Friday, September 9, 2011

Lee Marvin’s Face

The reason the blog has been on a week-long hiatus is because we (Broken Projector's Gautam Valluri and Floatin' Zoetropes' Me were compiling the fourth issue of our online journal Projectorhead (PH Wants You). You can read the entire issue here. As someone on Twitter said, some real nice goodies in there.






Point Blank(1967) / John Boorman

“None of them would look or sound or play the same way today if marijuana hadn’t seized and transformed the style of pop movies thirty years ago. This isn’t to say that the filmmakers in question are necessarily teaheads, or that the people in the audience have to be wigged- out in order to appreciate these efforts. Stoned consciousness by now is a historical fact, which means that the experiences of people high on grass have profoundly affected the aesthetics of movies for everyone: filmmakers and spectators, smokers and nonsmokers alike.”

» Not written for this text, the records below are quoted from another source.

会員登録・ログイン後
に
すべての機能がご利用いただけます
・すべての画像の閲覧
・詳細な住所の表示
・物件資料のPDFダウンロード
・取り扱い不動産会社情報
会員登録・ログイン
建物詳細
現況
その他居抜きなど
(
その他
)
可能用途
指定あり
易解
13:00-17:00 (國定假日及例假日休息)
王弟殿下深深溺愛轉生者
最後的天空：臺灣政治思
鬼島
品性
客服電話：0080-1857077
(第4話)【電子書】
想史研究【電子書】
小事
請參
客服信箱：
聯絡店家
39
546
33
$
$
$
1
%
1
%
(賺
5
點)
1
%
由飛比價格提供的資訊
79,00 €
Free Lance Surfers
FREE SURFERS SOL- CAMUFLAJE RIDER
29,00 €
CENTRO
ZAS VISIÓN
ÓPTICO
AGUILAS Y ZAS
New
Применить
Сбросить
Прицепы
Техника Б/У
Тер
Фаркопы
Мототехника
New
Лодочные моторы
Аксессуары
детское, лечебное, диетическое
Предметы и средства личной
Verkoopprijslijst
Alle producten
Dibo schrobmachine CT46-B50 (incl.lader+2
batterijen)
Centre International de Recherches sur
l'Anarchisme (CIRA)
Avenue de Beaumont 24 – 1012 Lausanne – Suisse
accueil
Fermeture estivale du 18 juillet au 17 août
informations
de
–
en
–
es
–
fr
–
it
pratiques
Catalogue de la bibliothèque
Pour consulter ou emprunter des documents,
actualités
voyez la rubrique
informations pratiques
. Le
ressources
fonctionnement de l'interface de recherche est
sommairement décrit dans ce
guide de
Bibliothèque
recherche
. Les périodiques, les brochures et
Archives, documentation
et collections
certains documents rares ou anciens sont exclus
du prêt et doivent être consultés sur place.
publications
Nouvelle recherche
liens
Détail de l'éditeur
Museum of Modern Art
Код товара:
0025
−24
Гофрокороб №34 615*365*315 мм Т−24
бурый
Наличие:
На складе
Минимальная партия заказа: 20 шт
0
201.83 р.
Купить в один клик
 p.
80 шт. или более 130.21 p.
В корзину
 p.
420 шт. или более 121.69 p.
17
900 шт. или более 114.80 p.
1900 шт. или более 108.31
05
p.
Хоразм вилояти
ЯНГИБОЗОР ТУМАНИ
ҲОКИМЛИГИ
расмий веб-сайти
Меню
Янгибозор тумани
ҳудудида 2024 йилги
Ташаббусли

                                                       Rosenbaum in ‘What Dope is Doing to Movies’
                                                                                     
The notion of an action film is based on the idea of urgent causality: one act influences the other, the other impacts another – as such, each single choice the protagonist may make assumes utter significance and becomes capable of forever altering the universe. The narrative is reduced (or elevated, take your pick) to an elaborate series of codes that the protagonist must unlock one by one (the reason Die Hard: With a Vengeance is so goddamn great is because it literalizes this idea of an action film and completely breaks it down), and in that order, to fully comprehend eventually the villain’s grand nefarious design. Essentially, in an action film, everything is crucial, and if one lego-block is pulled out, the entire lego-network of choices and their outcomes will be rendered worthless. Point Blank is such an oddity precisely because it’s protagonist whims are particularly irrelevant, and while Walker’s physical demeanor (Lee Marvin, two-face performance: scare with one, get scared with another) is that of a perpetual badass, he is actually quite a nincompoop: confused, battered, vulnerable and at times, a real idiot; after 45 minutes into the film, he has actually exacted revenge already (even that, unintentionally), and isn’t even certain as to who he is pitted against. But such pointlessness is inherent in the very element of the film: it is emblematic, perhaps of the era of movie-making which Rosenbaum talks about in the passage above. Ofcourse, while The Trip (Corman, 1967) is deliberately pointless, made with the aim to mimic a LSD-trip; a film like Point Blank (as well as the best sequences from BlowUp and Bonnie and Clyde) just happens to be that way – the film of a man disenchanted with structures based in logic, rationale or causality – the most crucial accomplishment of Point Blank as an action film is that in its 91 real-time duration, and 2 years of filmic duration, nothing really happens, no choice is made, no decision affects the world, no action bears a real consequence – yes, a lot of people die, but when the film ends, the protagonist is exactly where he was at the start of the film, as poor, as lonely and as impotent.

Since the narrative itself is absent (nothing has an implicit meaning, nothing happens, no one comes, no one goes), it is what you can see that becomes particularly important – the ‘trippiness’ of the film, therefore, manifests itself in what is shown (instead of say,  Easy Rider, where the trippiness is all told or heard). Therefore, Point Blank’s exhibition of rambling meaningless includes angular pathways, skyscrapers jetting diagonally out from the corner of the frame, characters framed through latticed windows, hokey matte-effects of naked bodies floating like stray-scrap through 2D air, eternal corridors, color bursts, an action scene illuminated by disco-ball lights so that you can only see a punch land or a forehead turn to grimace – but the film is at the peak of its delirium when it shoots Lee Marvin’s face in a close-up. At best, his face is an accumulation of veins fitted into cloth-folds that sag over a gangling frame whose owner went to the wrong tailor.